Kelowna ultra runner Melanie Bos knew something was wrong during the nearly 10 hours that it took her to complete the 100 Kilometre World Championship ultra road race in Italy last month.
Bos was struggling for the entire race, feeling nauseous early and then vomiting several times later in the race.
Still she pushed on through the pain and discomfort and finished as the second fastest Canadian woman, crossing the finish line and meeting family, friends and other members of Team Canada.
“When I finished the race I was just happy to be done,” Bos explained, back in Kelowna and feeling much better. “My family and the team were there and everyone was taking pictures. But I was really feeling off. I would be fine and then everything would go black. I just didn’t feel well.”

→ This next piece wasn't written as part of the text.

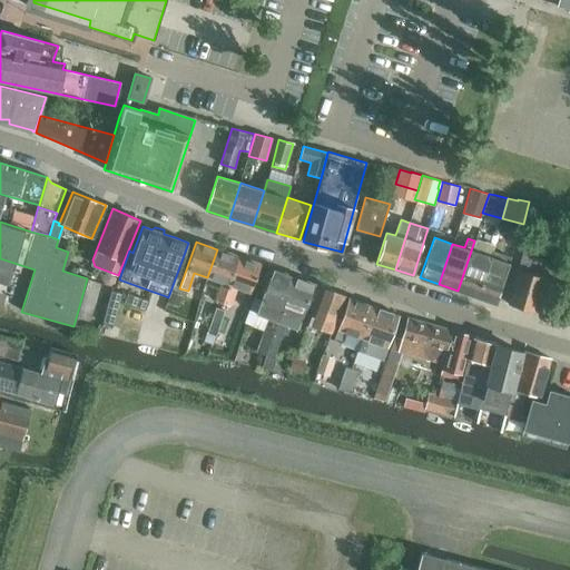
[(214,301),(223,304),(239,256),(217,249),(207,277),(220,282),(214,301)]
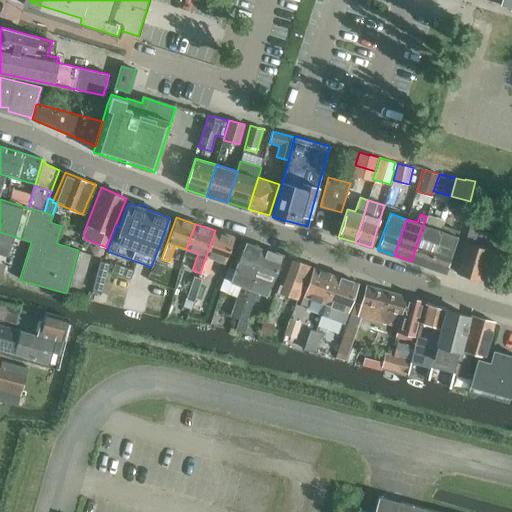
[(411,261),(428,267),(440,230),(423,225),(411,261)]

A veteran of ultra running with several races of longer than 100km under her belt, Bos figured things would get better as she went along with her team and her family to a post-race celebration. But everything wasn’t fine. She continued to vomit and later that night she would wake up with extreme cramping and an elevated heart rate that would force her and husband Kevin to make a trip to the hospital. And lucky they did. Due to several factors, including dehydration, a virus and heat, Bos had gone into acute renal failure. She would be admitted to the hospital for four days.
“It was scary,” she admitted. “The doctors were mostly speaking Italian. They speak English like we speak French so it was hard to understand what was going on. I hadn’t read a lot about ultra runners and kidney failure. I was lucky that we were close to a city the size of Kelowna with a good hospital and amenities that you need. The good news is that if you catch it early you can fully recover.”
Turns out kidney failure is rare in ultra runners but Bos has since found a couple other examples of long distance runners having kidney issues. She says it’s something that runners should know about and although she says she was more prepared than ever for the 100 km distance, looking back, her preparations in the days leading up to the race were not perfect.
“Looking back I need to be way better prepared,” said the mother of three. “I’m a mom and my kids were there and I was entertaining and trying to look after them. I needed to focus more on myself and also take that time at the end of the race for myself.”
Ironically, the night before the World Championships, Bos had been awarded the top female Canadian ultra runner trophy for 2011. Her result the next day was a full hour slower than at the World Championships the year before. Even with the physical problems that plagued her during the race and for several weeks after, Bos said she was happy she was able to finish.
“I feel happy that I did finish but you definitely see how vulnerable you are,” she said. “I trained the best I had ever trained. I had a great program and great pre-races. I was ready to be in some discomfort for such a long race but I did not think I would be causing damage to my organs.”
Today Bos is back in Kelowna, back to health and back to running, although doctors have told her to avoid any races for four to six weeks. That’s fine with her but her trip to hospital in acute renal failure has done little to dampen her enthusiasm for the sport of ultra running. She plans to return to racing at the Kelowna Scorched Sole race on June 23 and also has the 125 km Great Canadian Death Race in Grande Cache, AB on her schedule for this year. And after what she calls a horrible race at the World Championships, she already is looking ahead to a return next year to the same event.
“I was almost not going to do 100 km on the road anymore because it’s a tough one on your body as opposed to trail running,” she said. “I think I could have done so much better in the race so I think I’m going to do it again. You feel a little gypped. I was ready but it didn’t go right. Plus it’s a neat experience to go and represent your country.”